Sounds very sloppy. Could it be a regression, or was it always this way? I wonder if this could be used to spearphish or scam someone somehow?



I have a first initial last name gmail account and I see a lot of this kind of thing. Tons of companies don't verify email addresses and many make it impossible to do anything about it. Cell phone companies, banks, insurance companies, PayPal, eBay, Apple... it's getting rather ridiculous at this point.


Tangentially related and amusing anecdote: http://dotat.at/tmp/railtrack.pdf

(summary: troublemaker registers 'Railtrack Ltd' as UK limited company after dissolution of the previous Railtrack, which owned the country's rail network; long succession of solicitors, land agents etc. fail to do basic research and send legal demands to this new Railtrack Ltd; merriment ensues)


Tell me about it . My gmail account is actually the name of a common job title, and I get tons of stuff. Constant stream of resumes from india. Lots of random account signup confirmations.
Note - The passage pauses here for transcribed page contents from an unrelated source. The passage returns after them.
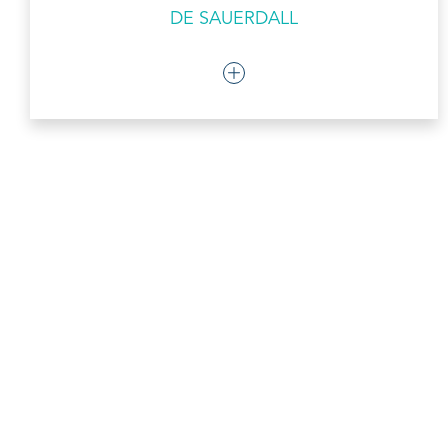
DE SAUERDALL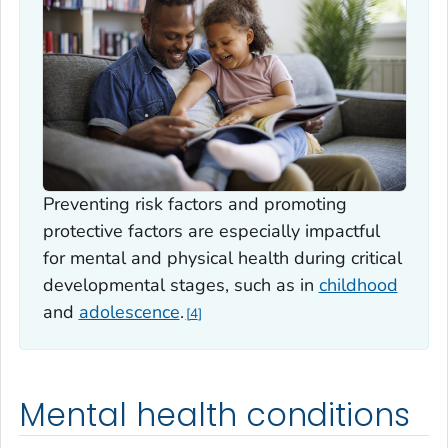
Preventing risk factors and promoting
protective factors are especially impactful
for mental and physical health during critical
developmental stages, such as in
childhood
and
adolescence
.
4
Mental health conditions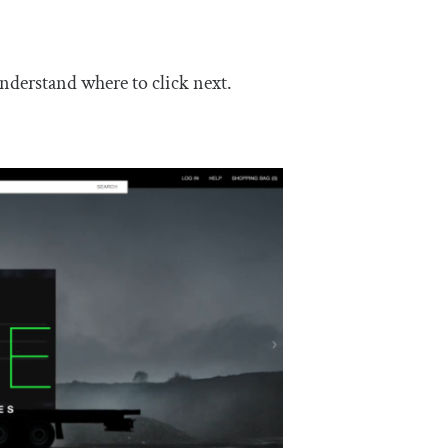
nderstand where to click next.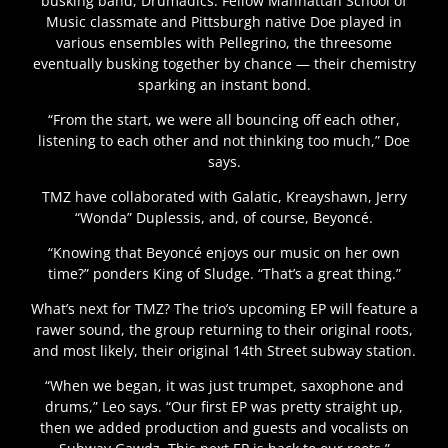
busking band, Drumadics. Fellow Manhattan School of
Music classmate and Pittsburgh native Doe played in
various ensembles with Pellegrino, the threesome
eventually busking together by chance — their chemistry
sparking an instant bond.
“From the start, we were all bouncing off each other,
listening to each other and not thinking too much,” Doe
says.
TMZ have collaborated with Galatic, Kreayshawn, Jerry
“Wonda” Duplessis, and, of course, Beyoncé.
“Knowing that Beyoncé enjoys our music on her own
time?” ponders King of Sludge. “That’s a great thing.”
What’s next for TMZ? The trio’s upcoming EP will feature a
rawer sound, the group returning to their original roots,
and most likely, their original 14th Street subway station.
“When we began, it was just trumpet, saxophone and
drums,” Leo says. “Our first EP was pretty straight up,
then we added production and guests and vocalists on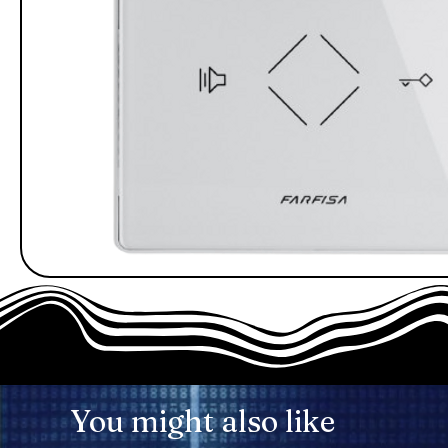
You might also like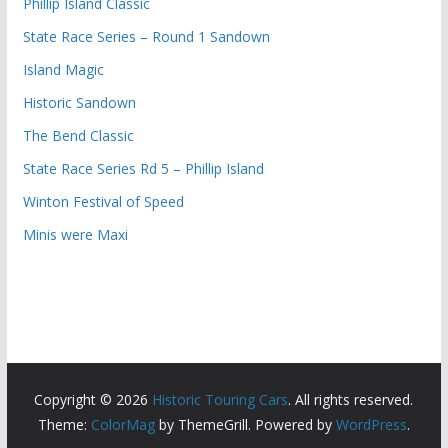
Phillip Island Classic
State Race Series – Round 1 Sandown
Island Magic
Historic Sandown
The Bend Classic
State Race Series Rd 5 – Phillip Island
Winton Festival of Speed
Minis were Maxi
Copyright © 2026
Historic Touring Cars
. All rights reserved.
Theme:
ColorMag
by ThemeGrill. Powered by
WordPress
.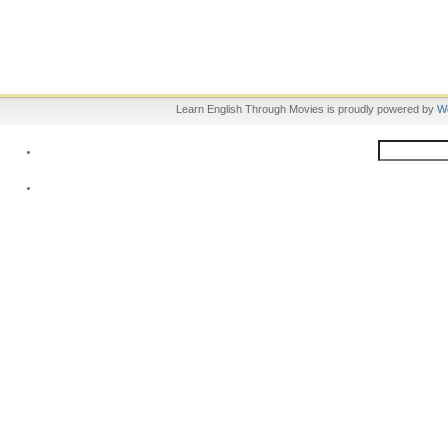
Learn English Through Movies is proudly powered by
W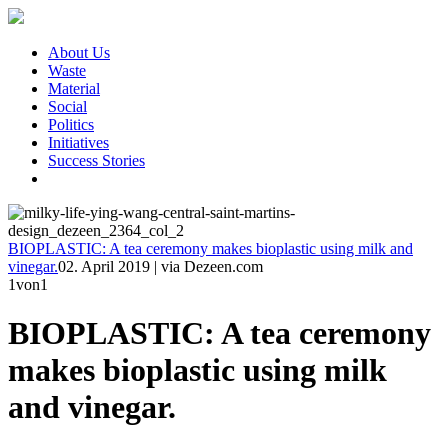
About Us
Waste
Material
Social
Politics
Initiatives
Success Stories
BIOPLASTIC: A tea ceremony makes bioplastic using milk and
vinegar.
02. April 2019
|
via Dezeen.com
1
von1
BIOPLASTIC: A tea ceremony
makes bioplastic using milk
and vinegar.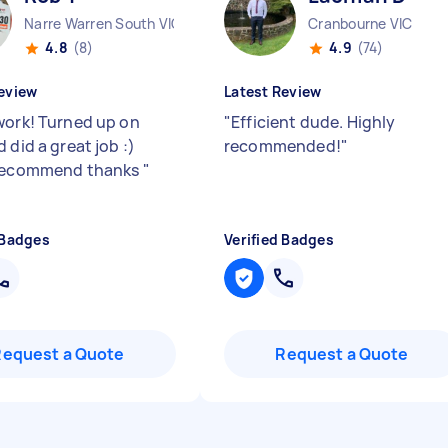
Narre Warren South VIC
Cranbourne VIC
4.8
(8)
4.9
(74)
eview
Latest Review
work! Turned up on
"
Efficient dude. Highly
 did a great job :)
recommended!
"
 recommend thanks
"
 Badges
Verified Badges
Request a Quote
Request a Quote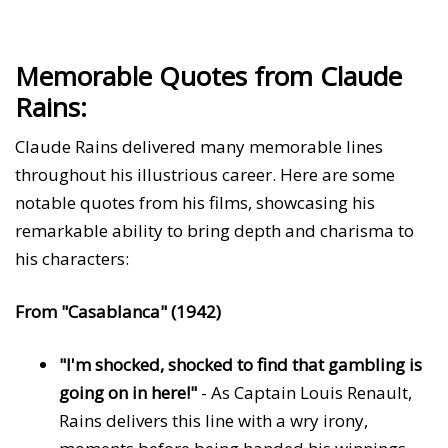
Memorable Quotes from Claude
Rains:
Claude Rains delivered many memorable lines
throughout his illustrious career. Here are some
notable quotes from his films, showcasing his
remarkable ability to bring depth and charisma to
his characters:
From "Casablanca" (1942)
"I'm shocked, shocked to find that gambling is
going on in here!"
- As Captain Louis Renault,
Rains delivers this line with a wry irony,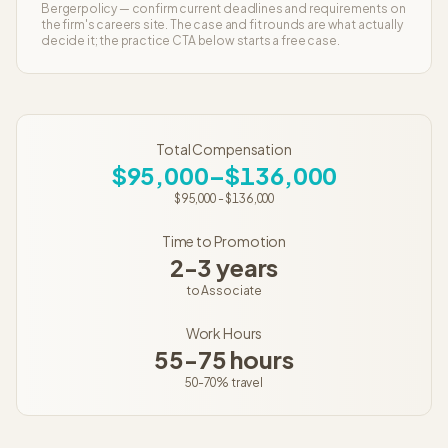
Berger
policy — confirm current deadlines and requirements on
the firm's careers site. The case and fit rounds are what actually
decide it; the practice CTA below starts a free case.
Total Compensation
$95,000–$136,000
$95,000
-
$136,000
Time to Promotion
2-3 years
to
Associate
Work Hours
55-75 hours
50-70%
travel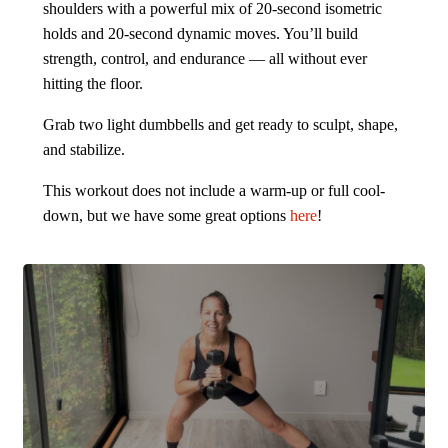
shoulders with a powerful mix of 20-second isometric
holds and 20-second dynamic moves. You’ll build
strength, control, and endurance — all without ever
hitting the floor.
Grab two light dumbbells and get ready to sculpt, shape,
and stabilize.
This workout does not include a warm-up or full cool-
down, but we have some great options
here
!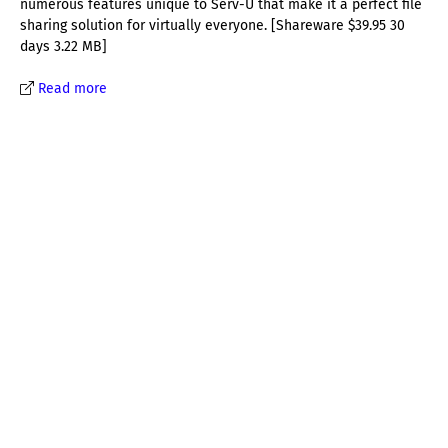
numerous features unique to Serv-U that make it a perfect file
sharing solution for virtually everyone. [Shareware $39.95 30
days 3.22 MB]
Read more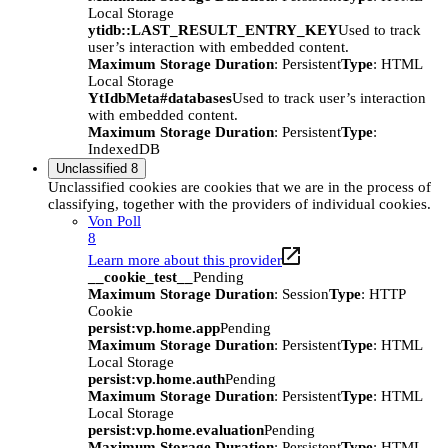
Local Storage
ytidb::LAST_RESULT_ENTRY_KEY
Used to track
user’s interaction with embedded content.
Maximum Storage Duration
: Persistent
Type
: HTML
Local Storage
YtIdbMeta#databases
Used to track user’s interaction
with embedded content.
Maximum Storage Duration
: Persistent
Type
:
IndexedDB
Unclassified
8
Unclassified cookies are cookies that we are in the process of
classifying, together with the providers of individual cookies.
Von Poll
8
Learn more about this provider
__cookie_test__
Pending
Maximum Storage Duration
: Session
Type
: HTTP
Cookie
persist:vp.home.app
Pending
Maximum Storage Duration
: Persistent
Type
: HTML
Local Storage
persist:vp.home.auth
Pending
Maximum Storage Duration
: Persistent
Type
: HTML
Local Storage
persist:vp.home.evaluation
Pending
Maximum Storage Duration
: Persistent
Type
: HTML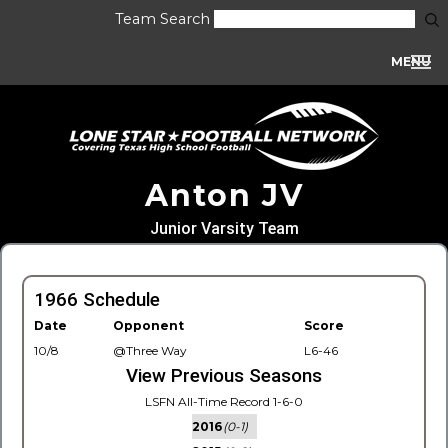
Team Search
MENU
Anton JV
Junior Varsity Team
1966 Schedule
Date
Opponent
Score
10/8
@Three Way
L6-46
View Previous Seasons
LSFN All-Time Record 1-6-0
2016
(0-1)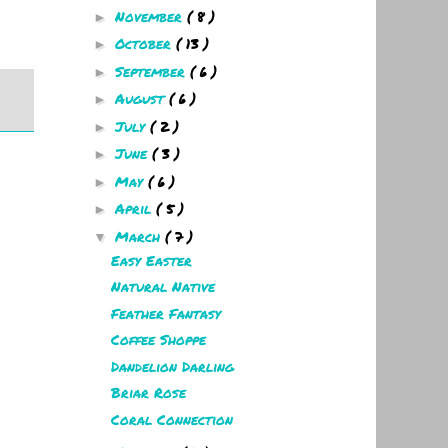
November
( 8 )
►
October
( 13 )
►
September
( 6 )
►
August
( 6 )
►
July
( 2 )
►
June
( 3 )
►
May
( 6 )
►
April
( 5 )
►
March
( 7 )
▼
Easy Easter
Natural Native
Feather Fantasy
Coffee Shoppe
Dandelion Darling
Briar Rose
Coral Connection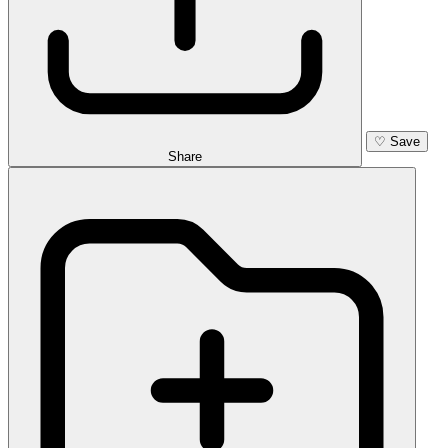
♡
Save
Share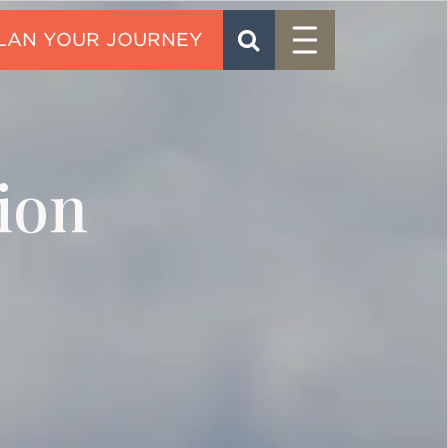
Menu
SEARCH
CONTACT
ion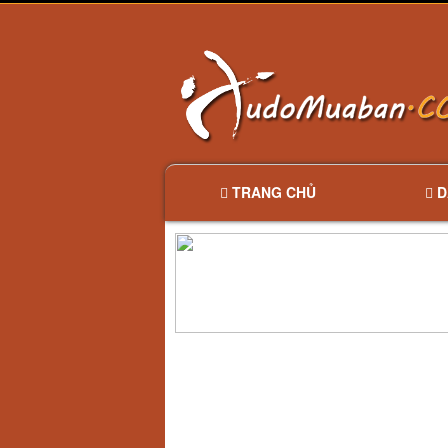
TRANG CHỦ
D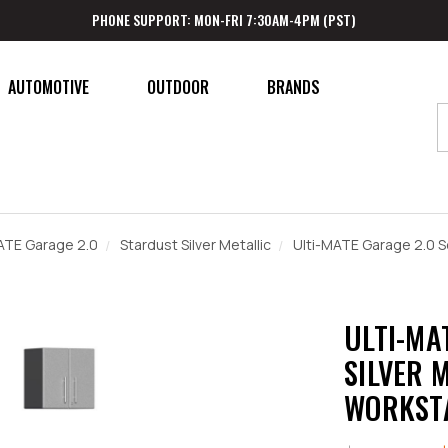
PHONE SUPPORT: MON-FRI 7:30AM-4PM (PST)
AUTOMOTIVE
OUTDOOR
BRANDS
ATE Garage 2.0
Stardust Silver Metallic
Ulti-MATE Garage 2.0 Se
ULTI-MA
SILVER M
WORKST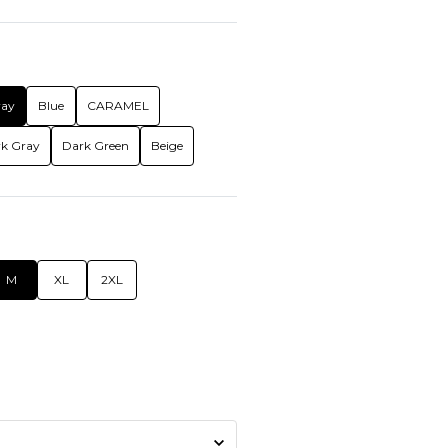
ray
Blue
CARAMEL
k Gray
Dark Green
Beige
M
XL
2XL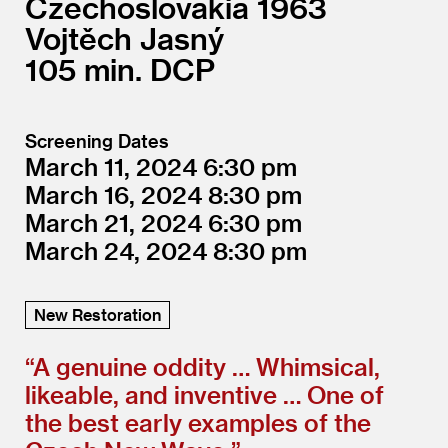
Czechoslovakia
1963
Vojtěch Jasný
105
DCP
Screening Dates
March 11, 2024
6:30
March 16, 2024
8:30
March 21, 2024
6:30
March 24, 2024
8:30
New Restoration
“
A genuine oddity … Whimsical,
likeable, and inventive … One of
the best early examples of the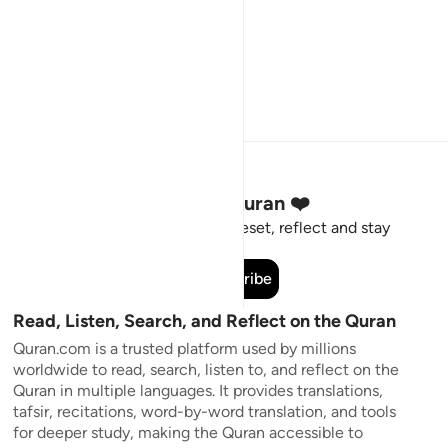
Stay Connected to the Quran ❤️
Short meaningful reminders to reset, reflect and stay
connected to the Quran.
Subscribe
Read, Listen, Search, and Reflect on the Quran
Quran.com is a trusted platform used by millions
worldwide to read, search, listen to, and reflect on the
Quran in multiple languages. It provides translations,
tafsir, recitations, word-by-word translation, and tools
for deeper study, making the Quran accessible to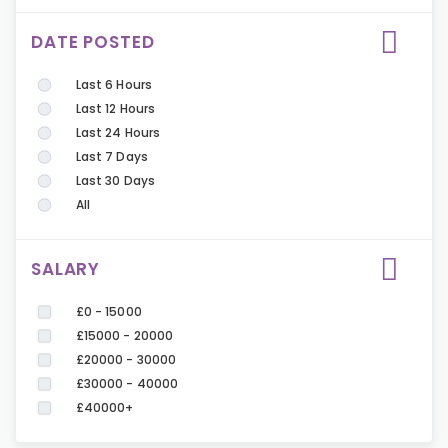
DATE POSTED
Last 6 Hours
Last 12 Hours
Last 24 Hours
Last 7 Days
Last 30 Days
All
SALARY
£0 - 15000
£15000 - 20000
£20000 - 30000
£30000 - 40000
£40000+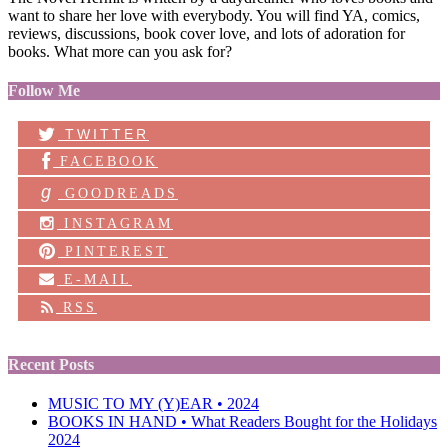
want to share her love with everybody. You will find YA, comics,
reviews, discussions, book cover love, and lots of adoration for
books. What more can you ask for?
Follow Me
TWITTER
FACEBOOK
g
GOODREADS
INSTAGRAM
PINTEREST
E-MAIL
RSS
Recent Posts
MUSIC TO MY (Y)EAR • 2024
BOOKS IN HAND • What Readers Bought for the Holidays
2024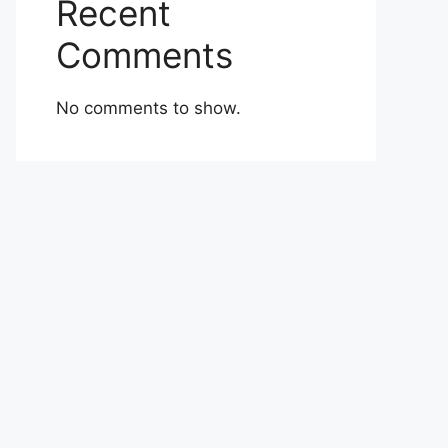
Recent
Comments
No comments to show.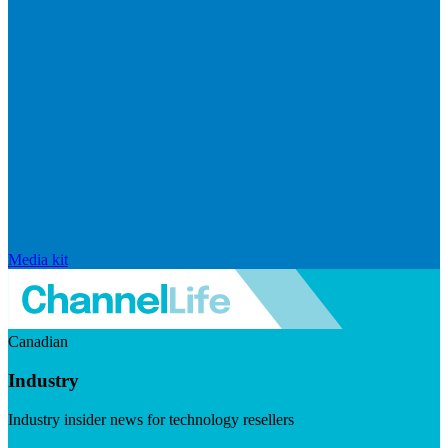
Media kit
Canadian
Industry
Industry insider news for technology resellers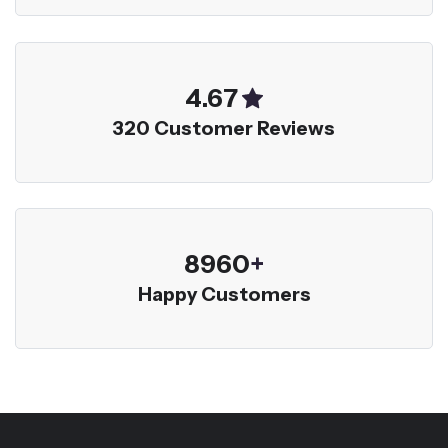
5.00
320 Customer Reviews
9600
+
Happy Customers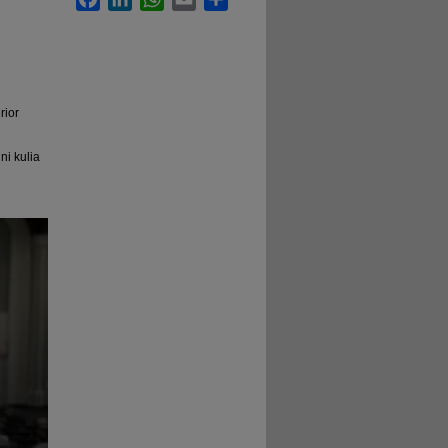
rior
ni kulia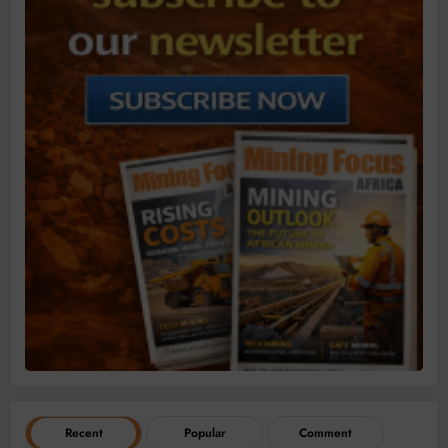
Recent
Popular
Comment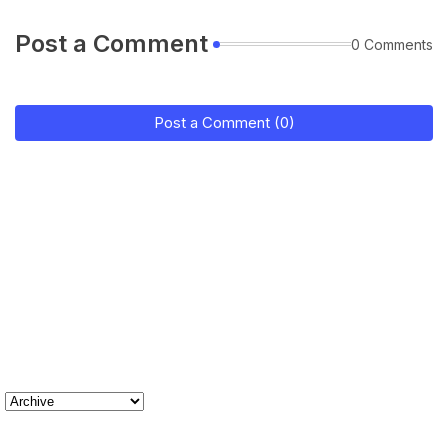
Post a Comment
0 Comments
Post a Comment (0)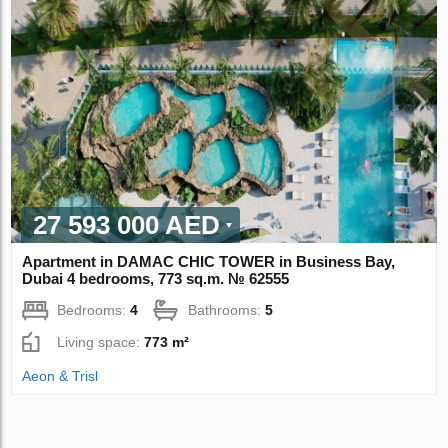
27 593 000 AED
Apartment in DAMAC CHIC TOWER in Business Bay,
Dubai 4 bedrooms, 773 sq.m. № 62555
Bedrooms:
4
Bathrooms:
5
Living space:
773 m²
Aeon & Trisl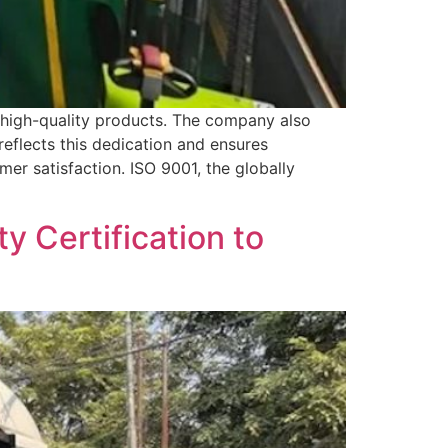
 high-quality products. The company also
eflects this dedication and ensures
mer satisfaction. ISO 9001, the globally
y Certification to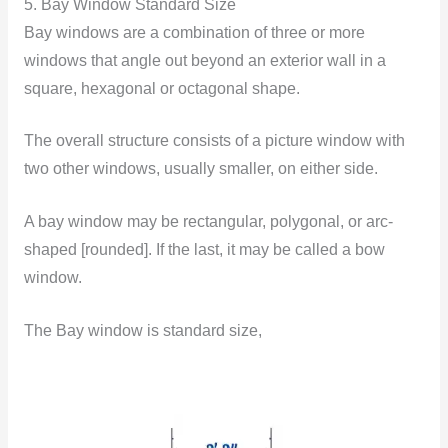
5. Bay Window Standard Size
Bay windows are a combination of three or more
windows that angle out beyond an exterior wall in a
square, hexagonal or octagonal shape.
The overall structure consists of a picture window with
two other windows, usually smaller, on either side.
A bay window may be rectangular, polygonal, or arc-
shaped [rounded]. If the last, it may be called a bow
window.
The Bay window is standard size,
Once a guy set up his motion activated webcam to send me snapshots whenever it saw something, that was creepy.

But I do love my vanity address, so I'll live with it! :-)


Mine is a first and middle initial and last name gmail account. Some woman just bought a Honda and I get email from the dealership. I get contracts and song demos for an American country music singer-songwriter. (I get email from his pickup truck dealership all the time, too.) Someone else just applied for a job at Wells Fargo. Some guy is building a house in North Carolina. Attempts to correct the problem rarely work.

In South Africa, someone with the same initials added his wife's initial before the last name and once I figured that out, I've been able to correct realtors and banks. (I've gotten copies of leases and loan documents.) He and I have exchanged a few emails about it. His wife even invited me to their twins birthday party.


I wonder if a shaming campaign like plaintextoffenders would be productive...


I have a fairly common name with first.last@gmail.com and have a whole set of filter rules to get rid of the mail that can't be stopped. Once someone with my name signed me up for what seemed to be every dating website in Europe. I resisted the temptation.


Email verification probably reduces conversions which is lost money. Why refuse to take someone's money just because they don't know their own email address?


Neither does Apple. Someone used my email address for their iCloud account. (no, not JL.)